» **Information supplied**:
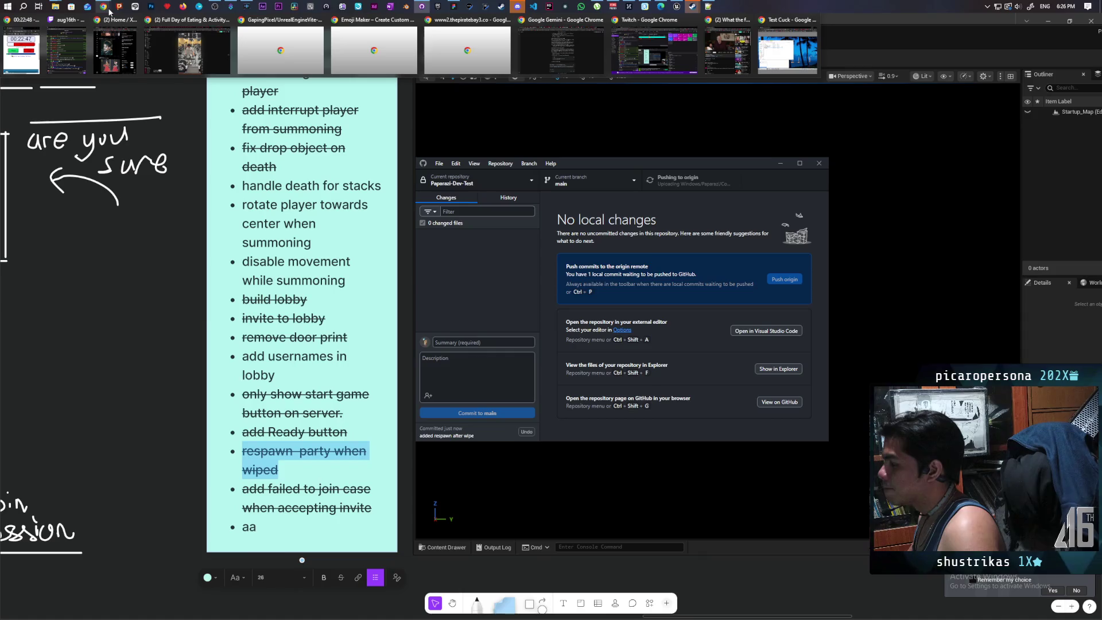
click(788, 49)
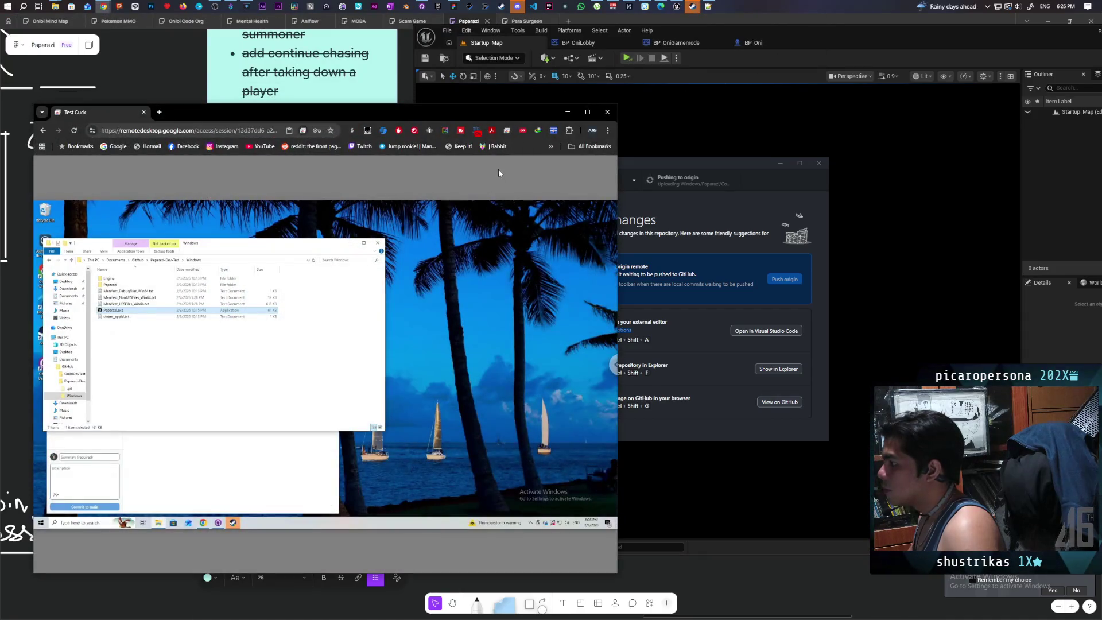
click(233, 522)
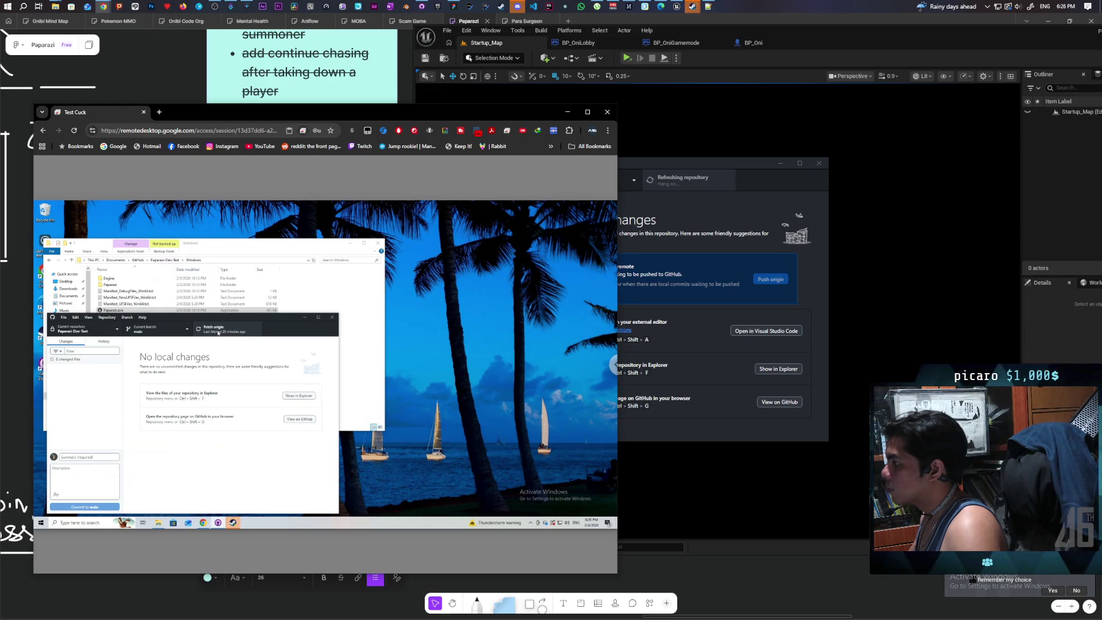
click(218, 332)
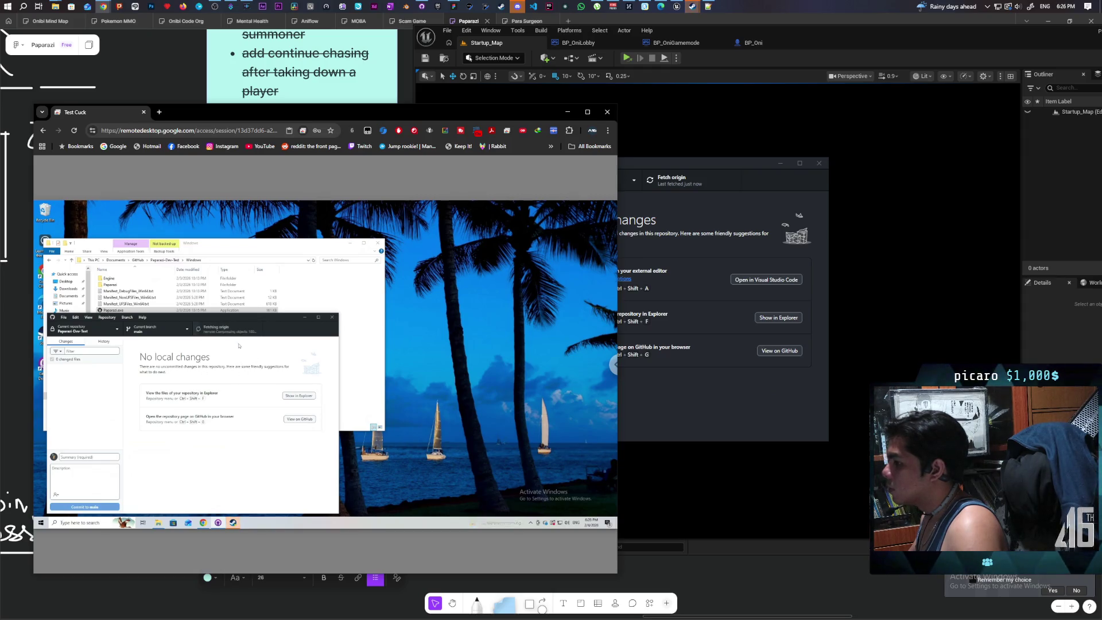
click(215, 329)
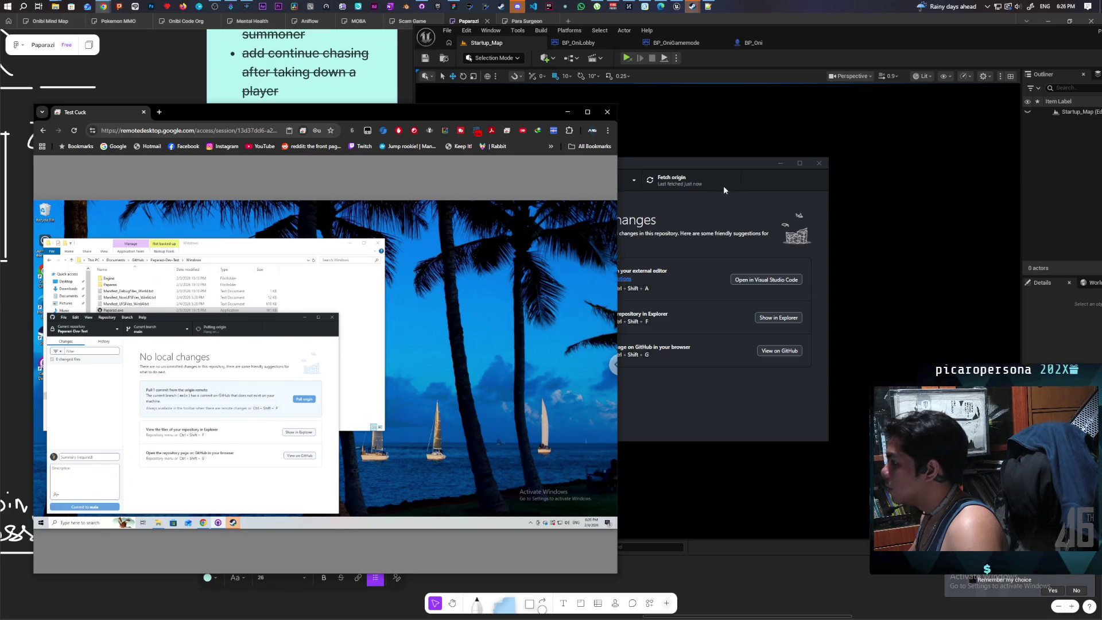
Step: Switch to the Paparazi repository and commit its 6 changed files to main as 'added respawn after'
click(745, 162)
click(528, 179)
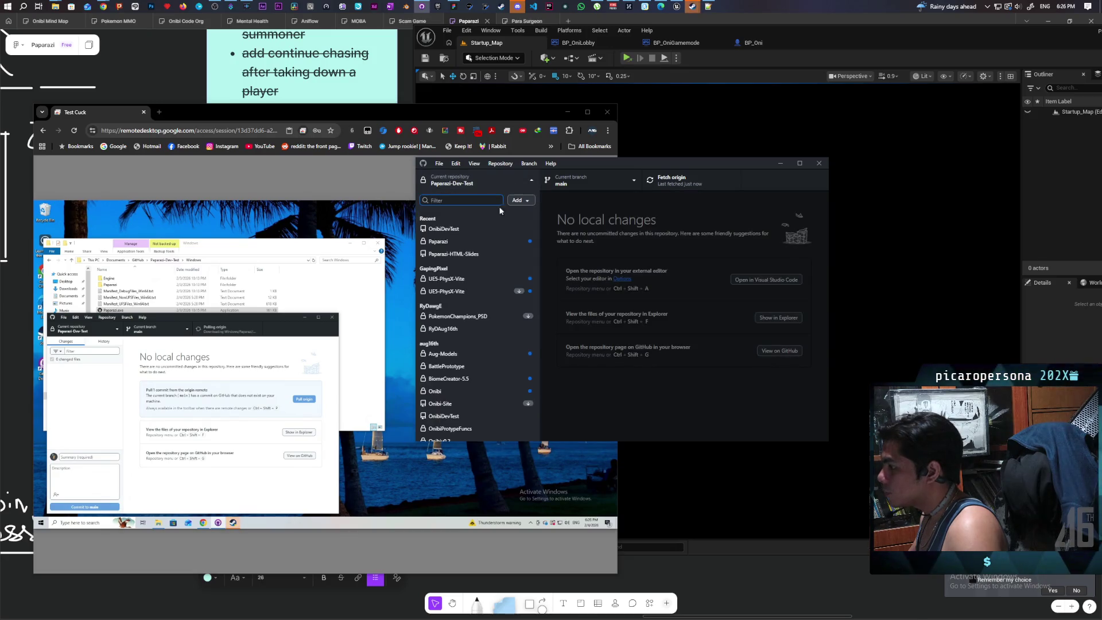
click(462, 248)
click(454, 361)
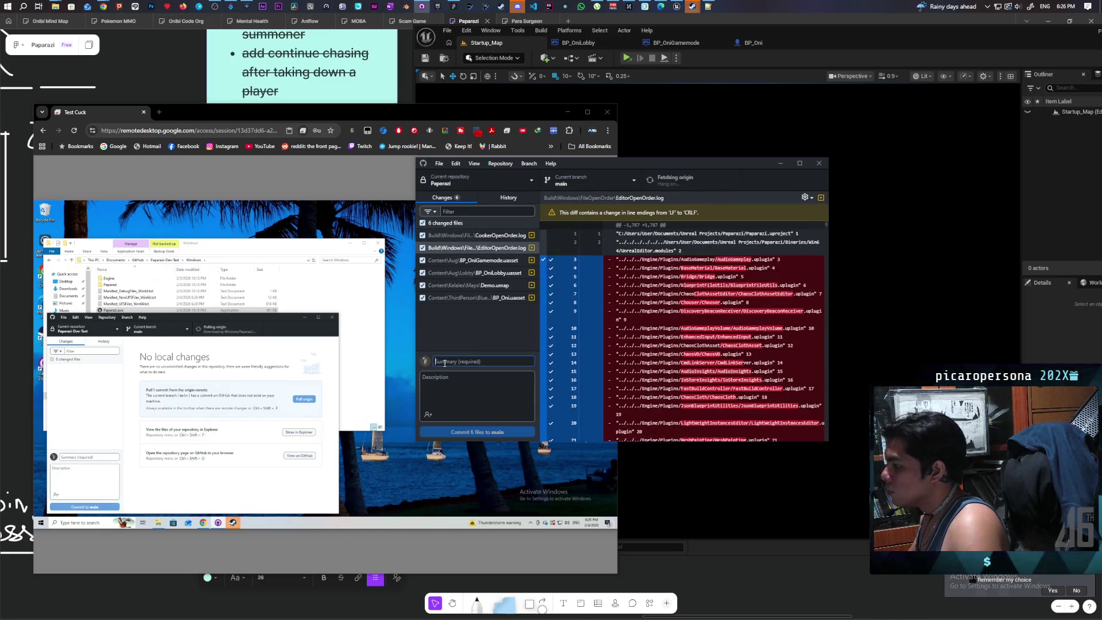
text(added)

» **What you will do**: Exactly how many lines of the records above contain "click"? Please state only the number.

» **Reply to the exercise**: 8